(Collected data)

<<<<

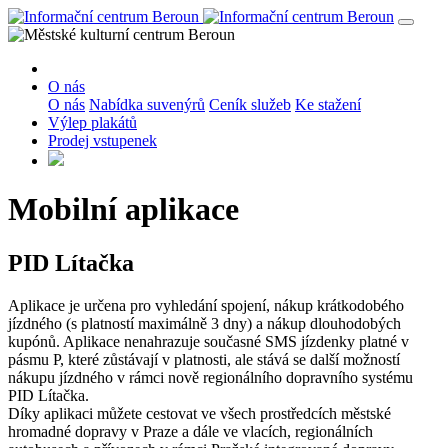
O nás
O nás
Nabídka suvenýrů
Ceník služeb
Ke stažení
Výlep plakátů
Prodej vstupenek
Mobilní aplikace
PID Lítačka
Aplikace je určena pro vyhledání spojení, nákup krátkodobého
jízdného (s platností maximálně 3 dny) a nákup dlouhodobých
kupónů. Aplikace nenahrazuje současné SMS jízdenky platné v
pásmu P, které zůstávají v platnosti, ale stává se další možností
nákupu jízdného v rámci nově regionálního dopravního systému
PID Lítačka.
Díky aplikaci můžete cestovat ve všech prostředcích městské
hromadné dopravy v Praze a dále ve vlacích, regionálních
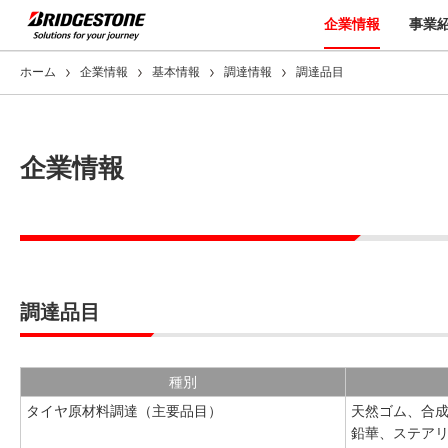
企業情報
事業
ホーム
企業情報
基本情報
調達情報
調達品目
企業情報
調達品目
種別
タイヤ原材料調達（主要品目）
天然ゴム、合
鉛華、ステア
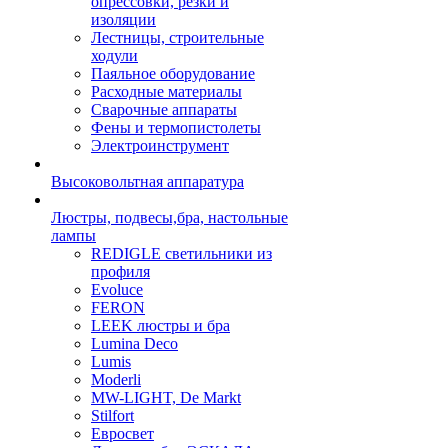
опрессовки, резки и
изоляции
Лестницы, строительные
ходули
Паяльное оборудование
Расходные материалы
Сварочные аппараты
Фены и термопистолеты
Электроинструмент
Высоковольтная аппаратура
Люстры, подвесы,бра, настольные
лампы
REDIGLE светильники из
профиля
Evoluce
FERON
LEEK люстры и бра
Lumina Deco
Lumis
Moderli
MW-LIGHT, De Markt
Stilfort
Евросвет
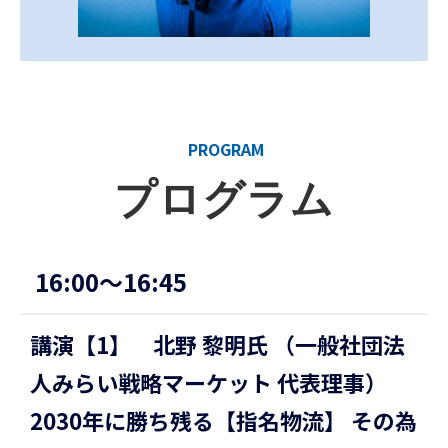
PROGRAM
プログラム
16:00〜16:45
講演【1】 北野 黎明氏 （一般社団法
人みらい戦略マーケット 代表理事）
2030年に勝ち残る【指名物流】 その為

>>>>

- _Your task_
Please write out, word for word, only the lines from the one holding "опрессовки, резки и" through the end of the records above, with both end lines included and the pictures dropped.

- _Answer for the task_
опрессовки, резки и
изоляции
Лестницы, строительные
ходули
Паяльное оборудование
Расходные материалы
Сварочные аппараты
Фены и термопистолеты
Электроинструмент
Высоковольтная аппаратура
Люстры, подвесы,бра, настольные
лампы
REDIGLE светильники из
профиля
Evoluce
FERON
LEEK люстры и бра
Lumina Deco
Lumis
Moderli
MW-LIGHT, De Markt
Stilfort
Евросвет
PROGRAM
プログラム
16:00〜16:45
講演【1】 北野 黎明氏 （一般社団法
人みらい戦略マーケット 代表理事）
2030年に勝ち残る【指名物流】 その為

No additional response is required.